Animal care and handling
Adult male Sprague-Dawley rats (10–12 weeks, 450–500 g body weight [BW], division of laboratory animal science and genetics, Himberg, Austria) were housed in small groups under standard conditions (room temperature, 12-hour light/dark cycle, unrestricted access to food and water). Following resuscitation, rats received supportive care including subcutaneous buprenorphine for distress/pain, subcutaneous fluid and a hypercaloric diet for weight loss, and subcutaneous enrofloxacin (15 mg) for clinical signs of infection. At the study endpoint, or if pre-defined humane endpoints were met (>20% pre-experiment weight loss, severe distress/pain unrelievable by supportive therapy), 16 rats were euthanized with a sevoflurane and potassium overdose before histologic evaluation. The arrive checklist is provided as supplement.
Experimental preparation
The experimental preparation and ECMO setup have been described in detail previously.17,18 Rats were anaesthetized (sevoflurane 2.5%, buprenorphine 50 mcg/kg BW), intubated and mechanically ventilated (Inspira advanced safety ventilator, Harvard Apparatus). Femoral venous and arterial catheters were surgically inserted for drug administration, haemodynamic monitoring, and blood sampling (baseline, 5 and 15 minutes after ROSC). Three-lead electrocardiogram, end-tidal CO2 (etCO2), invasive arterial blood pressure (MAP), and pulse oximetry were continuously monitored (IntelliVue MP70 patient monitor, Philips). The ECMO setup (Martin Humbs Engineering) consisted of an open reservoir, draining blood by gravity, roller pump (Masterflex L/S PTFE Tubing Pump, Cole-Parmer), microporous capillary membrane oxygenator, heat exchanger (circulating water bath 1166 D, VWR Polyscience), and silicone tubing. Circuit priming was 15 mL balanced crystalloid solution (Elo-Mel isoton, Fresenius Kabi), heparin (200 IU/kg BW), adrenaline (20 mcg/kg BW) and sodium bicarbonate (1 mmol/kg BW). Sweep gas flow was 400 ml oxygen with 20 ml carbon dioxide admixture. A 14-gauge multistage venous and 22-gauge arterial ECMO cannula were surgically inserted into the right jugular vein and right femoral artery before full heparinization (500 IU/kg BW).
Experimental procedure
VFCA was induced with a 2-minute alternating electrical current (50 Hz/5 mA) and confirmed by electrocardiogram and MAP readings, ventilation and anaesthesia were stopped (Figure 1). After 10 minutes no-flow, ECPR started with 100 mL/kg BW ECMO flow rate, adapted to venous return and maintained with fluid boluses, ventilation (20/min, FiO2 1.0) and an additional adrenaline bolus at 2 minutes (10 mcg/kg BW). After 15 minutes ECPR, defibrillation (5 J biphasic) and ECMO weaning were attempted. Ventilation was adapted (65/min, FiO2 0.5), the remaining ECMO circuit blood reinfused, but no vasopressors were given. Sustained ROSC was defined as >20 minutes spontaneous circulation with MAP >50 mmHg. By 30 minutes, all cannulas were removed, the respective vessels ligated, and skin incisions closed. Rats were weaned from ventilator, extubated, and placed in cages with supplemental oxygen.

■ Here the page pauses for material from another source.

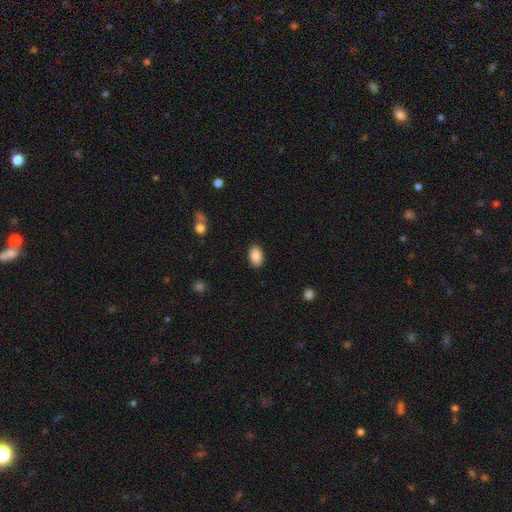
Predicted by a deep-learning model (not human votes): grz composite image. It shows a smooth galaxy with no disk features (89%) that is in between round and cigar-shaped (88%). Merging: none (88%).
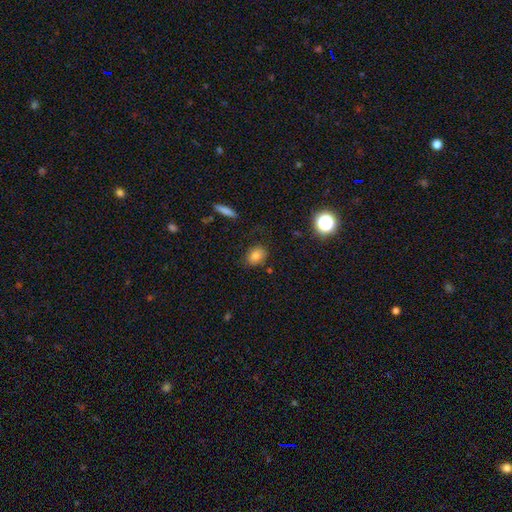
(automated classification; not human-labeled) Smooth or featured? smooth (80%)
How rounded? in between (65%)
Merging? none (79%)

Study Protocol & Temperature profile across study groups. Temperature presented in °C as mean ± standard deviation. Asterix denotes schematic representation of 12 hours maintenance and 12 hours rewarming phases of temperature control. NT: normothermia study group; MH: mild hypothermia study group; MOD: moderate hypothermia study group; BL: baseline; ECPR: extracorporeal cardiopulmonary resuscitation; ICU: intensive care unit; NDS: neurologic deficit score; Temp.: temperature; OPC: overall performance category; VFCA: ventricular fibrillation cardiac arrest.
Temperature control (study intervention)
Body temperature was continuously monitored with an oesophageal temperature probe (Toes; Mon-a-therm, Medtronic). Before VFCA, Toes was maintained at 37°C using a heated operating table. At the start of ECPR reperfusion, temperature control at the target Toes was immediately initiated at 37°C (NT), 33°C (MH) or 27°C (MOD) with the circulating water bath of the heat exchanger on the ECMO oxygenator set to 42°C, 30°C (maintenance 35°C), or 11°C (maintenance 22°C), respectively. Animals in the MOD group were rapidly rewarmed to 33°C after 15 minutes and weaning from ECMO using the heated operating table. After ROSC and ECMO weaning, temperature control was maintained at 37°C (NT) or 33°C (MH/MOD) for 12 hours before slow rewarming (0.5°C/h) to normothermia (MH/MOD) with the help of a custom heating/cooling ventilator auto-regulated by a telemetric temperature monitoring probe implanted intraperitoneally (Mini-Mitter Co, Sunriver). 17
Experimental outcomes
Primary outcome was survival at 30 days with overall performance category (OPC) 1 or 2.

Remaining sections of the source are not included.